A wet-dry qualifying session saw the McLaren pair qualify P6 & P7, despite running quite a high downforce rear wing which would compromise straight line speed in sectors one and three.
The wet then drying conditions mitigated this in qualifying but would prove more troublesome in the race, albeit only for one of their drivers as Piastri found himself back in the garage far sooner than he’d have liked after a turn one incident with Sainz saw him squeezed into the wall.
Norris on the other hand fared better despite having seemingly zero pace on the tyres he started with, and the Brit used all of his talent to bring the car home in P7 even though he had languished at the back after early pitstops.
This has, according to Stella, given the team a “reality check” despite the good progress they have made:
“I think this weekend told us that where we could do work, we have definitely improved. I think independently of the rear wing choice we would have been very strong in the second sector… even with less rear wing. The car is improved in some areas. This was confirmed.”

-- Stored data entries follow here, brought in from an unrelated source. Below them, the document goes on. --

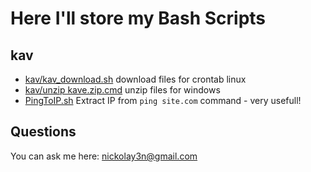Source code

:# Here I'll store my Bash Scripts

## kav

+ [kav/kav_download.sh](https://github.com/nickolay3n/bash/blob/main/kav/kav_download.sh) download files for crontab linux
+ [kav/unzip kave.zip.cmd](https://github.com/nickolay3n/bash/blob/main/kav/unzip%20kave.zip.cmd) unzip files for windows
+ [PingToIP.sh](https://github.com/nickolay3n/bash/blob/main/PingToIP.sh) Extract IP from `ping site.com` command - very usefull!


## Questions

You can ask me here: nickolay3n@gmail.com
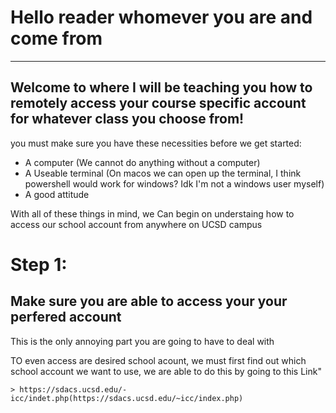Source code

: # Hello reader whomever you are and come from
---
## Welcome to where I will be teaching you how to remotely access your course specific account for whatever class you choose from!

you must make sure you have these necessities before we get started:

* A computer (We cannot do anything without a computer)
* A Useable terminal (On macos we can open up the terminal, I think powershell would work for windows? Idk I'm not a windows user myself)
* A good attitude

With all of these things in mind, we Can begin on understaing how to access our school account from anywhere on UCSD campus

# Step 1: 

  ## Make sure you are able to access your your perfered account
  This is the only annoying part you are going to have to deal with
  
  TO even access are desired school acount, we must first find out which school account we want to use, we are able to do this by going to this Link"
  
    > https://sdacs.ucsd.edu/-icc/indet.php(https://sdacs.ucsd.edu/~icc/index.php)
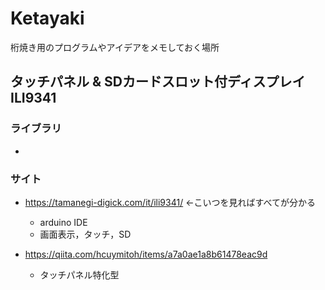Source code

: # Ketayaki
桁焼き用のプログラムやアイデアをメモしておく場所


## タッチパネル & SDカードスロット付ディスプレイ　ILI9341
### ライブラリ
- 


### サイト
- https://tamanegi-digick.com/it/ili9341/ ←こいつを見ればすべてが分かる
  - arduino IDE
  - 画面表示，タッチ，SD  

- https://qiita.com/hcuymitoh/items/a7a0ae1a8b61478eac9d
  - タッチパネル特化型

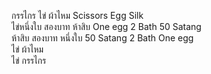 กรรไกร ไข่ ผ้าไหม Scissors Egg Silk  
ไข่หนึ่งใบ สองบาท ห้าสิบ One egg 2 Bath 50 Satang  
ห้าสิบ สองบาท หนึ่งใบ 50 Satang 2 Bath One egg  
ไข่ ผ้าไหม  
ไข่ กรรไกร  
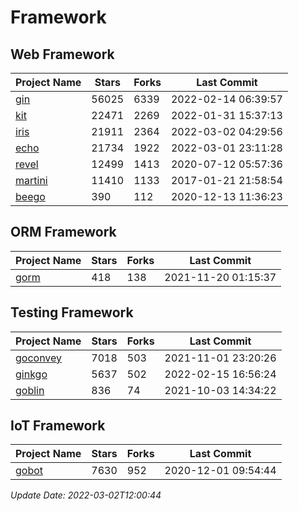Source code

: # Framework

## Web Framework
| Project Name | Stars | Forks | Last Commit |
| ------------ | ----- | ----- | ----------- |
| [gin](https://github.com/gin-gonic/gin) | 56025 | 6339 | 2022-02-14 06:39:57 |
| [kit](https://github.com/go-kit/kit) | 22471 | 2269 | 2022-01-31 15:37:13 |
| [iris](https://github.com/kataras/iris) | 21911 | 2364 | 2022-03-02 04:29:56 |
| [echo](https://github.com/labstack/echo) | 21734 | 1922 | 2022-03-01 23:11:28 |
| [revel](https://github.com/revel/revel) | 12499 | 1413 | 2020-07-12 05:57:36 |
| [martini](https://github.com/go-martini/martini) | 11410 | 1133 | 2017-01-21 21:58:54 |
| [beego](https://github.com/astaxie/beego) | 390 | 112 | 2020-12-13 11:36:23 |

## ORM Framework
| Project Name | Stars | Forks | Last Commit |
| ------------ | ----- | ----- | ----------- |
| [gorm](https://github.com/jinzhu/gorm) | 418 | 138 | 2021-11-20 01:15:37 |

## Testing Framework
| Project Name | Stars | Forks | Last Commit |
| ------------ | ----- | ----- | ----------- |
| [goconvey](https://github.com/smartystreets/goconvey) | 7018 | 503 | 2021-11-01 23:20:26 |
| [ginkgo](https://github.com/onsi/ginkgo) | 5637 | 502 | 2022-02-15 16:56:24 |
| [goblin](https://github.com/franela/goblin) | 836 | 74 | 2021-10-03 14:34:22 |

## IoT Framework
| Project Name | Stars | Forks | Last Commit |
| ------------ | ----- | ----- | ----------- |
| [gobot](https://github.com/hybridgroup/gobot) | 7630 | 952 | 2020-12-01 09:54:44 |

*Update Date: 2022-03-02T12:00:44*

The Italian stresses that time is of the essence with regards further work on the MCL60 for Monza:
“We take the benefit like, for instance, in being able to do that [final] stint. But, at the same time, this weekend confirmed that the areas that we haven’t addressed yet, give us a reality check that there’s more work to do and to some extent confirm that those areas, they need to be addressed quite urgently. This urgency, for instance, comes from the fact that a second race after shut down is Monza and you can’t go racing in Monza like this. So there’s urgent work that needs to happen at McLaren to fix the situation.”
With just a few weeks until we see the F1 circus arrive in Monza, it would appear that the summer break for McLaren’s engineers may not be too much of a break after all should they want to put on a respectable showing at the iconic Italian venue.